Со Светой надо будет работать еще. Она пока еще явно не готова отдаться двум знаменитым фотографам. С ней нужно действовать терпеливо и осторожно. Сначала показать фотографии, похвалить, а затем предложить сниматься еще, только уже без трусов. В таких делах иногда приходится быть дьявольски последовательным и терпеливым. Наверное, я займусь ней уже после отъезда Гадаски.
Зачем же он уезжает? Жизнь в Лондоне не сравнить с жизнью в Санкт-Петербурге. Центр мира, я в этом совершенно уверен, сейчас находится именно здесь. Везде в Европе в настоящее время однообразно и скучно, об Америке я даже не хочу говорить. Москва напрочь лишена духа романтики и гомогенного архитектурного центра с неповторимой атмосферой города. Остается лишь Санкт-Петербург. Здесь есть что-то неуловимо-неповторимое и волшебное. Это город-сказка с его мистической и непредсказуемой иррациональностью, когда-то метко подмеченной и схваченной пером Достоевского и сделавшей его гениальным.
Когда я живу за границей, моя жизнь подчиняется одним законам. Когда я живу в Петербурге – совершенно другим. События и люди переплетаются здесь странным образом вместе, здесь цепи случайных на первый взгляд совпадений выстраиваются в закономерный логический ряд.

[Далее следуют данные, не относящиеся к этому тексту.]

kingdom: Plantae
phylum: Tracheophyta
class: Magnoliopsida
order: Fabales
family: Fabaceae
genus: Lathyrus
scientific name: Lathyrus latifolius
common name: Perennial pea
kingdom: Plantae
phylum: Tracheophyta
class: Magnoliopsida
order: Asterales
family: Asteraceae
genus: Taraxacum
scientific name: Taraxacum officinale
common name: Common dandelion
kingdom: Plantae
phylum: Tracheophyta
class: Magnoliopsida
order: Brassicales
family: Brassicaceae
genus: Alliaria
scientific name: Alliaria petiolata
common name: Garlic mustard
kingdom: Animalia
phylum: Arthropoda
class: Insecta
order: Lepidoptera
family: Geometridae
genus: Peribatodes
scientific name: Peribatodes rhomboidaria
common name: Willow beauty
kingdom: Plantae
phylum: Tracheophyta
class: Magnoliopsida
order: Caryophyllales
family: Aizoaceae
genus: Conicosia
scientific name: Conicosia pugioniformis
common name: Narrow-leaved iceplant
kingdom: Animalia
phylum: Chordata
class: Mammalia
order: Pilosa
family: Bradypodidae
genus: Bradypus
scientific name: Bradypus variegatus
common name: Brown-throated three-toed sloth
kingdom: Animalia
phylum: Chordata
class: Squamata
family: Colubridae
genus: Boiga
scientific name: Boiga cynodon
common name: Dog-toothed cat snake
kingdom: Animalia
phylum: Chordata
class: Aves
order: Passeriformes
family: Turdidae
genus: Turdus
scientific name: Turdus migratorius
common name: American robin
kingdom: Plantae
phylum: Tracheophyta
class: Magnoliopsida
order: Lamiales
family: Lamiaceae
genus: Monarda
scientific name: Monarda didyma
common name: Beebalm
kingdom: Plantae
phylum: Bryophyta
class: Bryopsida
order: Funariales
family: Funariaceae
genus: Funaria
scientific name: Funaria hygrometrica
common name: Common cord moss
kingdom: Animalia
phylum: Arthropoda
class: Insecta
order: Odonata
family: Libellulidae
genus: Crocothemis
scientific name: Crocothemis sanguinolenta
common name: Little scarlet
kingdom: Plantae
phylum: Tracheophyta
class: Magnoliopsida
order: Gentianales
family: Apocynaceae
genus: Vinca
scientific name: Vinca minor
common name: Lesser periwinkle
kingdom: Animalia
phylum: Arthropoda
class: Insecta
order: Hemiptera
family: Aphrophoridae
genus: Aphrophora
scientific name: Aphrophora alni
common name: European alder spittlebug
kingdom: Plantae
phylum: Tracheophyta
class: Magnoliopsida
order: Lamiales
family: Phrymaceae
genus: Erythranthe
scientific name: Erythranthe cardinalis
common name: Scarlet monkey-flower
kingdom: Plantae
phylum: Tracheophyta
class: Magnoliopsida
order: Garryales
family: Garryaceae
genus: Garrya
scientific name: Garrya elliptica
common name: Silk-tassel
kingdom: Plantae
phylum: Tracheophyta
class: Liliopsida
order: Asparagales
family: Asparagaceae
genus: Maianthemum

И жизнь моя здесь становится как бы литературной. Мне хочется записывать ее день за днем, строчка за строчкой, ничего не забывая и не упуская, потому что любое событие здесь важно и значимо, имея свой собственный код и свои последствия.
Сейчас я пишу этот роман, уже написанный жизнью. Я просто перевожу события в текст. Я сажусь за стол, настраиваюсь на какую-то невидимую волну и начинаю получать готовые фразы и предложения, затем разбиваю их на абзацы и главы, и сам удивляюсь написанному. Мне кажется, что я в чем-то подобен поэту Орфею из одноименного фильма Жана Кокто, получавшему и записывавшему стихи из радиоприемника. Правда, у Орфея была совершенно иная история. У него была Эвридика, которую он, в конце концов, потерял. История Орфея и Эвридики мифическа и инфернальна., однако, что-то сходное в ней все-таки есть. У Орфея была Эвридика, а у меня…
Стоп! Буду рассказывать все по порядку. Может быть, когда-нибудь меня за мои откровения назовут русским Казановой. Я к этому готов, хотя и считаю, что женщин у меня в жизни было мало, гораздо меньше, чем я бы на самом деле хотел.
Сходить пообедать сегодня мы так и не успеваем. Выпроваживаем Свету, а уже почти пять. Мне нужно идти на свидание в "Лабораторию", а Гадаски – готовиться к принятию новой партии женщин. Я надеваю свой новый зеленый свитер под горло, купленный мной перед самым отъездом из Вены, черные джинсы и кожаный пиджак. На улице не холодно, поэтому якутскую шапку оставляю дома.
Мне немножко волнительно. В "Лаборатории" занимаю столик ближе к стойке бара, сажусь лицом к двери и заказываю кружку пива "Бочкарев". Пия Линдгрен заставляет себя ждать. Поглядываю на часы. Вот уже почти десять минут шестого. Смотрю на дверь. Дверь открывается и каменным ступенькам в "Лабораторию" спускается целая финская делегация.
Пия одета в белую дутую курточку и черные коротковатые брючки под ботинки на высокой платформе, из-под курточки выглядывает коричневый пуловер. С нею ее вчерашняя подруга. Светлые волосы, вздернутый, немного поросячий финский носик. Обе они толстенькие, улыбчивые и чем-то даже очень похожи одна на другую. Две абсолютно типичные финки. По неведению их можно было бы даже принять за мать и дочь, но я знаю, что это не так. Еще с ними мужчина, тоже типичный финн. Ему лет пятьдесят, волосы у него светлые и очень коротко стрижены. Он тоже улыбается во весь рот.